◆ Excerpt ◆
-- begin --

# New Rig (Suggestions Welcome)



## gamer210 (Jan 14, 2007)

I got a HUGE bonus from work, so it's going towards a new PC.  Here's the parts list

http://secure.newegg.com/NewVersion/wishlist/PublicWishDetail.asp?WishListNumber=5212167

I'm going to scavenge a few things from my current rig.  In particular my X1950 Pro and my round cables.  If I'm forgetting anything or any of y'all can think of suggestions feel free to comment.


----------



## raven009 (Jan 14, 2007)

looks pretty good but i personally buy a case with a window. It is really cool to be able to look in and see everything. Also i'm not sure what you want to use your computer for but if it is mostly gaming then i would buy a lower end C2D and get a better graphics card.


----------



## InfDamarvel (Jan 14, 2007)

I personally dont like that case at all but if thats your dream cause I say go ahead and get it. Its just the fact that its so much money that you wanna make sure there are no other choices.

Power Supply wise I think you could find somthing better.


----------



## KennyT772 (Jan 14, 2007)

i agree, get a e6300 and then a x1900xt. i would swap out that power supply for a hiper, they have a $10 discount on them right now and they are rock solid. i just ordered one yesturday.


----------



## ATIonion (Jan 14, 2007)

i don't know if there is a huge perfomance diff. between the 6600 and the 6300....when overclocked that 6300 acts like higher end models....plus its a bit cheaper and would allow you to buy a nicer video card....not that the 1950pro is a bad card, its a hell of a card...but a xtx is much better...or grab a xfire board and get 2 1950pros to slap in it....

mad system either way man...good job on your bonus and enjoy your "free" build...those are the best ones to do....


----------



## xman2007 (Jan 14, 2007)

hes already got a x1950 pro so hes getting another to xfire so theres no point getting an e6300 and spending more on the grafix (unless you could stretch to a 8800 maybe ?  )   also i like that case, yeah so its not the best one going but its nice has good features and the cooling omg 6/7 120mm fans (make sure you get some silent fans and a fan controller  )

-- end --

◆ Set exercise 1 ◆
In the thread about the new PC build, which parts does gamer210 plan to take from the current rig?
◆ Set exercise 2 ◆
Resume the thread about the new PC build from the point where it stops.
The records have nothing to do with the thread about the new PC build.

◆ Given records ◆

-- begin --

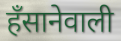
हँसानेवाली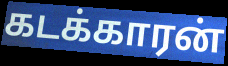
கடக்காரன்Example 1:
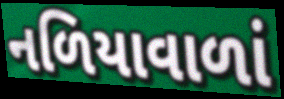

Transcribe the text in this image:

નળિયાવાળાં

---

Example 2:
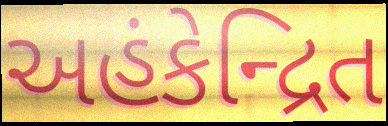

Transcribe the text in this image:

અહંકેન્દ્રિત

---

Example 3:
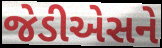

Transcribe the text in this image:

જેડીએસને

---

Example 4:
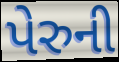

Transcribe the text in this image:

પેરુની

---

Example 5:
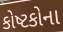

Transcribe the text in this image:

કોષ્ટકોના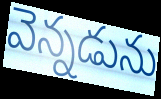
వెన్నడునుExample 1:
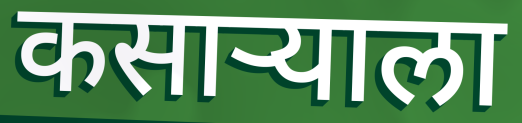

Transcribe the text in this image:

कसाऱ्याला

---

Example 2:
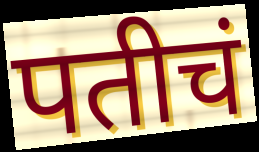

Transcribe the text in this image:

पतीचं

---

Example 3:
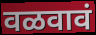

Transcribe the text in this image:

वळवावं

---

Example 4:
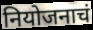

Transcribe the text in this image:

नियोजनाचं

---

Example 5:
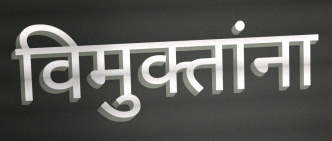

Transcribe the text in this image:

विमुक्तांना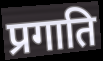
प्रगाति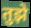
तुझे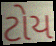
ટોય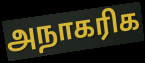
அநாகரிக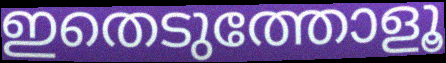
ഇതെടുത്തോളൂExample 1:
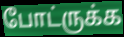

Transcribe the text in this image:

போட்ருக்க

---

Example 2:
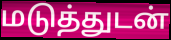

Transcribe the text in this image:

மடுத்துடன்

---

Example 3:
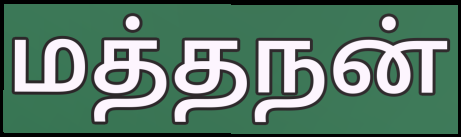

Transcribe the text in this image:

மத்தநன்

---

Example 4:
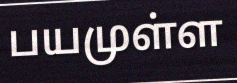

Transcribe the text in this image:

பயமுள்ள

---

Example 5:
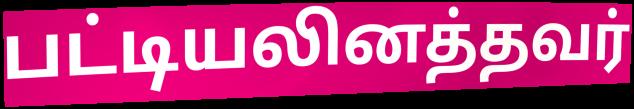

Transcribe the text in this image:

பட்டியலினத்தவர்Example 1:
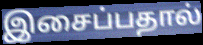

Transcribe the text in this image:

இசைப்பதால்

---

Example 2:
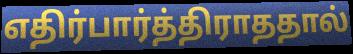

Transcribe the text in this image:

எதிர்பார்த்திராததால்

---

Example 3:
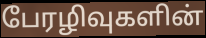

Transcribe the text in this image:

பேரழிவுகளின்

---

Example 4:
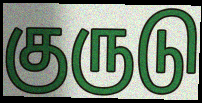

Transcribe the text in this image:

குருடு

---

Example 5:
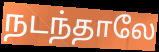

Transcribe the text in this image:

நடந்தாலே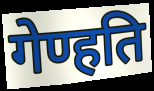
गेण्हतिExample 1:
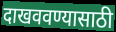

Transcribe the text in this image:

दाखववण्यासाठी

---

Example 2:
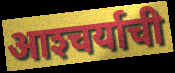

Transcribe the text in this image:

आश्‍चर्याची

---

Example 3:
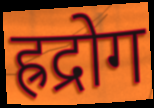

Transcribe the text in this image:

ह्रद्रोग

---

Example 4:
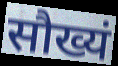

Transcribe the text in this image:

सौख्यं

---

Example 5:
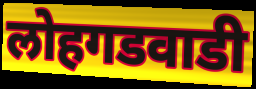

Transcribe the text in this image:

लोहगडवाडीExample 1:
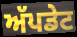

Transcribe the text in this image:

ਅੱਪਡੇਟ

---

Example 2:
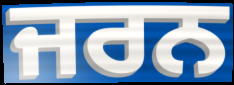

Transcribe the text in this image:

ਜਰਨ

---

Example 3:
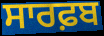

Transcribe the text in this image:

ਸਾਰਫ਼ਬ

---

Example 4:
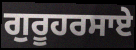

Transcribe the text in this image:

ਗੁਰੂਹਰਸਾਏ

-- end --

◆ Task output 1 ◆
The X1950 Pro and the round cables.

◆ Task output 2 ◆
----------



## KennyT772 (Jan 14, 2007)

ahh i didnt read that far into it. in that case get what you feel suits you. you could drop down to a 6300 and then get better ram to better overclock it.


----------



## raven009 (Jan 14, 2007)

xman2007 said:


> also i like that case, yeah so its not the best one going but its nice has good features and the cooling omg 6/7 120mm fans (make sure you get some silent fans and a fan controller  )



he has a fan controller as one of the items but it only controlls two fans which doesn't make since for the number of fans. I would get this fan controller so you could control all of the fans.

http://www.newegg.com/Product/Product.asp?Item=N82E16813999251


----------



## Random Murderer (Jan 14, 2007)

suggestions?

well, get the aw9d-max instead of the aw9d, dont get that fan controller, i have it, its a piece of shit, instead of the floppy, theres a floppy/card reader combo drive made by the same company, and get the 512 1950pro instead of the 256 version, and make sure whatever 1950 pro you get does NOT have the reference cooler, theres a major overheating problem with it. this is a good 1950 pro.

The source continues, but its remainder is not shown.